## Prompt
Below are records; copy exactly the line containing "新的[Pixel 2 和" and every line after it, through the last.

--- START ---

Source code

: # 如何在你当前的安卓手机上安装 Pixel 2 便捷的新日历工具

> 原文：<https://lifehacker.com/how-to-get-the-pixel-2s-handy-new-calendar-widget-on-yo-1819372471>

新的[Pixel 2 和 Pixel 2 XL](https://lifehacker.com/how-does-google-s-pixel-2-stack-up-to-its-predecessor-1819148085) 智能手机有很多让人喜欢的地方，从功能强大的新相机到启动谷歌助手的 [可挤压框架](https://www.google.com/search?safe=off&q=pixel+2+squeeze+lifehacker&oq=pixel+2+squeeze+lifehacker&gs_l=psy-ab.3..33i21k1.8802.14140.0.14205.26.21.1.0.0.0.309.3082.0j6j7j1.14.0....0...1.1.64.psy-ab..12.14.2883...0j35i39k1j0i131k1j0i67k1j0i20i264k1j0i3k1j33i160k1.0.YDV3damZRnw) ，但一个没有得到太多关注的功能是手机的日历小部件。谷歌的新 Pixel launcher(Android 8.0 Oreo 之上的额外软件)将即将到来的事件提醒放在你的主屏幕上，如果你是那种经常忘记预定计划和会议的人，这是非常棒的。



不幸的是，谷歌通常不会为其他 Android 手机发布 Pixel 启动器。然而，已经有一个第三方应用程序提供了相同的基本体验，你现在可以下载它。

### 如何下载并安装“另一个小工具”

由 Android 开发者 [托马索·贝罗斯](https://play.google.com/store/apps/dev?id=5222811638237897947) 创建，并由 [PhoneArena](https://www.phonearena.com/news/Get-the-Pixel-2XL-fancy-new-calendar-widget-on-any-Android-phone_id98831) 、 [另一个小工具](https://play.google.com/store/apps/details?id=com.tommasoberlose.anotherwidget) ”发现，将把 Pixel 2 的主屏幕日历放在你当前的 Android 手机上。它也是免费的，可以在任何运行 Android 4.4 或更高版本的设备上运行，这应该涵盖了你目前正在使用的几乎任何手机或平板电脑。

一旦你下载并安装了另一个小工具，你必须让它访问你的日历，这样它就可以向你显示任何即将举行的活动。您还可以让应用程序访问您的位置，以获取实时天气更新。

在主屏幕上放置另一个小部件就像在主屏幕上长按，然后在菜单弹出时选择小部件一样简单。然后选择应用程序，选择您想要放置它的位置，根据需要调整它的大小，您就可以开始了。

--- END ---

## Reply
新的[Pixel 2 和 Pixel 2 XL](https://lifehacker.com/how-does-google-s-pixel-2-stack-up-to-its-predecessor-1819148085) 智能手机有很多让人喜欢的地方，从功能强大的新相机到启动谷歌助手的 [可挤压框架](https://www.google.com/search?safe=off&q=pixel+2+squeeze+lifehacker&oq=pixel+2+squeeze+lifehacker&gs_l=psy-ab.3..33i21k1.8802.14140.0.14205.26.21.1.0.0.0.309.3082.0j6j7j1.14.0....0...1.1.64.psy-ab..12.14.2883...0j35i39k1j0i131k1j0i67k1j0i20i264k1j0i3k1j33i160k1.0.YDV3damZRnw) ，但一个没有得到太多关注的功能是手机的日历小部件。谷歌的新 Pixel launcher(Android 8.0 Oreo 之上的额外软件)将即将到来的事件提醒放在你的主屏幕上，如果你是那种经常忘记预定计划和会议的人，这是非常棒的。



不幸的是，谷歌通常不会为其他 Android 手机发布 Pixel 启动器。然而，已经有一个第三方应用程序提供了相同的基本体验，你现在可以下载它。

### 如何下载并安装“另一个小工具”

由 Android 开发者 [托马索·贝罗斯](https://play.google.com/store/apps/dev?id=5222811638237897947) 创建，并由 [PhoneArena](https://www.phonearena.com/news/Get-the-Pixel-2XL-fancy-new-calendar-widget-on-any-Android-phone_id98831) 、 [另一个小工具](https://play.google.com/store/apps/details?id=com.tommasoberlose.anotherwidget) ”发现，将把 Pixel 2 的主屏幕日历放在你当前的 Android 手机上。它也是免费的，可以在任何运行 Android 4.4 或更高版本的设备上运行，这应该涵盖了你目前正在使用的几乎任何手机或平板电脑。

一旦你下载并安装了另一个小工具，你必须让它访问你的日历，这样它就可以向你显示任何即将举行的活动。您还可以让应用程序访问您的位置，以获取实时天气更新。

在主屏幕上放置另一个小部件就像在主屏幕上长按，然后在菜单弹出时选择小部件一样简单。然后选择应用程序，选择您想要放置它的位置，根据需要调整它的大小，您就可以开始了。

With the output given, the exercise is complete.